Sunday, October 12, 2014

Explain WebApp Testing Strategies

1.    WebApp content model is reviewed to uncover errors.
2.    Interface model is reviewed to ensure all use-cases are accommodated.
3.    Design model for WebApp is reviewed to uncover navigation errors.
4.    User interface is tested to uncover presentation errors and/or navigation mechanics problems.
5.    Selected functional components are unit tested.
6.    Navigation throughout the architecture is tested.
7.    WebApp is implemented in a variety of different environmental configurations and the compatibility of WebApp with each is assessed.
8.    Security tests are conducted.
9.    Performance tests are conducted.
10. WebApp is tested by a controlled and monitored group of end-users (looking for content errors, navigation errors, usability concerns, compatibility issues, reliability, and performance).
Validation Testing

·         Focuses on visible user actions and user recognizable outputs from the system
·         Validation tests are based on the use-case scenarios, the behavior model, and the event flow diagram created in the analysis model
  • Must ensure that each function or performance characteristic conforms to its specification.
  • Deviations (deficiencies) must be negotiated with the customer to establish a means for resolving the errors.

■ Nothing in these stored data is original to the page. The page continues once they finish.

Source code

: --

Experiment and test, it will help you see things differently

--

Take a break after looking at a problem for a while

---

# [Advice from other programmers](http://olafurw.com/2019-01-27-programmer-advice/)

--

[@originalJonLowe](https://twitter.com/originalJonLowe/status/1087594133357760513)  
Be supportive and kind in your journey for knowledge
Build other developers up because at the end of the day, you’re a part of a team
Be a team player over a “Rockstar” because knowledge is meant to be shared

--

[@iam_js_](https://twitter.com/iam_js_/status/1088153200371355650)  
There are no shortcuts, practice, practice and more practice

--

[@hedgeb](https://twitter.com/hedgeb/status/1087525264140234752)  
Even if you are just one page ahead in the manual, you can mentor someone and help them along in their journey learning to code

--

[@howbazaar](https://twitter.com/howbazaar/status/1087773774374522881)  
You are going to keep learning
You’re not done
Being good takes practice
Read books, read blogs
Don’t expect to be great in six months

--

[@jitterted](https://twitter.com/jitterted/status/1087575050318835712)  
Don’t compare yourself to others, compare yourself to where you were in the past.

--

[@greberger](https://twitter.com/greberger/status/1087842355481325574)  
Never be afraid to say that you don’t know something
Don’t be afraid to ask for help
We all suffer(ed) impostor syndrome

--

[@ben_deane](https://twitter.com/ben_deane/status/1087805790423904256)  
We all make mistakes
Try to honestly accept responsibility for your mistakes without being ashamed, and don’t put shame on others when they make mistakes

·         Configuration review or audit is used to ensure that all elements of the software configuration have been properly developed, cataloged, and documented to allow its support during its maintenance phase.
Acceptance Testing
·         Making sure the software works correctly for intended user in his or her normal work environment.

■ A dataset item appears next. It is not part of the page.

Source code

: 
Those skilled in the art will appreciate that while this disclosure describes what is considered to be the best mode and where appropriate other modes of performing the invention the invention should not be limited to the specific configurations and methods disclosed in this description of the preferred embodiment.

·         Alpha test – version of the complete software is tested by customer under the supervision of the developer at the developer’s site
·         Beta test – version of the complete software is tested by customer at his or her own site without the developer being present
 System Testing
·         Series of tests whose purpose is to exercise a computer-based system
·         The focus of these system tests cases identify interfacing errors
·         Recovery testing – checks the system’s ability to recover from failures
·         Security testing – verifies that system protection mechanism prevent improper penetration or data alteration
·         Stress testing – program is checked to see how well it deals with abnormal resource demands (i.e. quantity, frequency, or volume)

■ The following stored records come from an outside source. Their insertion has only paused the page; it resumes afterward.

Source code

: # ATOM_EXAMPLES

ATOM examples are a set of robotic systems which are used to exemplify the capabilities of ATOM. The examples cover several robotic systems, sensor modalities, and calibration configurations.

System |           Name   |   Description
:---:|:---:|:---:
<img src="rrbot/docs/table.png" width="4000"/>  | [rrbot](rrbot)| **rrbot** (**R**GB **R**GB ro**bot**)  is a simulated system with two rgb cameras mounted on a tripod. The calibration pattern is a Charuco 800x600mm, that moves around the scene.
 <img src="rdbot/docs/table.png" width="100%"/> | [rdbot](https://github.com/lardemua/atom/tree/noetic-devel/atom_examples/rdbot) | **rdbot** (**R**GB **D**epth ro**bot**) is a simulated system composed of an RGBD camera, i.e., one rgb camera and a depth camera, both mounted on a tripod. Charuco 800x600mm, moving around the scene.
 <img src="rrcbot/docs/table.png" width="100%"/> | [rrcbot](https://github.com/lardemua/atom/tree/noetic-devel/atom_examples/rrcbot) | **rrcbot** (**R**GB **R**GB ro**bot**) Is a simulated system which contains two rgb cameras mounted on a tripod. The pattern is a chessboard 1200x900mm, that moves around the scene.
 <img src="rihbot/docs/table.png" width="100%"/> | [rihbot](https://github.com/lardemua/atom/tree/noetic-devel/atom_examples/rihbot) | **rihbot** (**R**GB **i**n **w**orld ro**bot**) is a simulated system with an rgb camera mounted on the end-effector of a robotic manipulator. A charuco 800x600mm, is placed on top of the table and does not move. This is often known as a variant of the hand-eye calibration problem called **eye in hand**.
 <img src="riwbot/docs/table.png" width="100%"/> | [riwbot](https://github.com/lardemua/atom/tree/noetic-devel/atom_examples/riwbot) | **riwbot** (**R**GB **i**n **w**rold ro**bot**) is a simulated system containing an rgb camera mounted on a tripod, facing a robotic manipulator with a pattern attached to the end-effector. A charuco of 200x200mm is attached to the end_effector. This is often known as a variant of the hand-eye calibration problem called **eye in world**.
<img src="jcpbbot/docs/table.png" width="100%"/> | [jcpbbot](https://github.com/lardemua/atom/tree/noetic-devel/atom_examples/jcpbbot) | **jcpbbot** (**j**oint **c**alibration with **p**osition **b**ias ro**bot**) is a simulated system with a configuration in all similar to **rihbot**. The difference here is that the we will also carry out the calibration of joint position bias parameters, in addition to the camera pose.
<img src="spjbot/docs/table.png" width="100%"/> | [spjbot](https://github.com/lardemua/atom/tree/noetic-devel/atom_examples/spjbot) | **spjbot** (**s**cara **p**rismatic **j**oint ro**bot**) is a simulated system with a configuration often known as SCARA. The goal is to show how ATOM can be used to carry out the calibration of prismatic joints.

·         Performance testing – designed to test the run-time performance of software, especially real-time software
·         Deployment (or configuration) testing – exercises the software in each of the environment in which it is to operate
Bug Causes
·         The symptom and the cause may be geographically remote (symptom may appear in one part of a program).
·         The symptom may disappear (temporarily) when another error is corrected.
·         The symptom may actually be caused by non-errors (e.g., round-off inaccuracies).
·         The symptom may be caused by human error that is not easily traced.
·         The symptom may be a result of timing problems, rather than processing problems.
·         It may be difficult to accurately reproduce input conditions (e.g., a real-time application in which input ordering is indeterminate).
·         The symptom may be intermittent. This is particularly common in embedded systems that couple hardware and software inextricably.
·         The symptom may be due to causes that are distributed across a number of tasks running on different processors.     
Debugging Strategies
·         Debugging (removal of a defect) occurs as a consequence of successful testing.
·         Some people are better at debugging than others.
·         Common approaches (may be partially automated with debugging tools):
·         Brute force – memory dumps and run-time traces are examined for clues to error causes
·         Backtracking – source code is examined by looking backwards from symptom to potential causes of errors
·         Cause elimination – uses binary partitioning to reduce the number of locations potential where errors can exist)
Bug Removal Considerations
·         Is the cause of the bug reproduced in another part of the program?
·         What “next bug” might be introduced by the fix that is being proposed?
·         What could have been done to prevent this bug in the first place?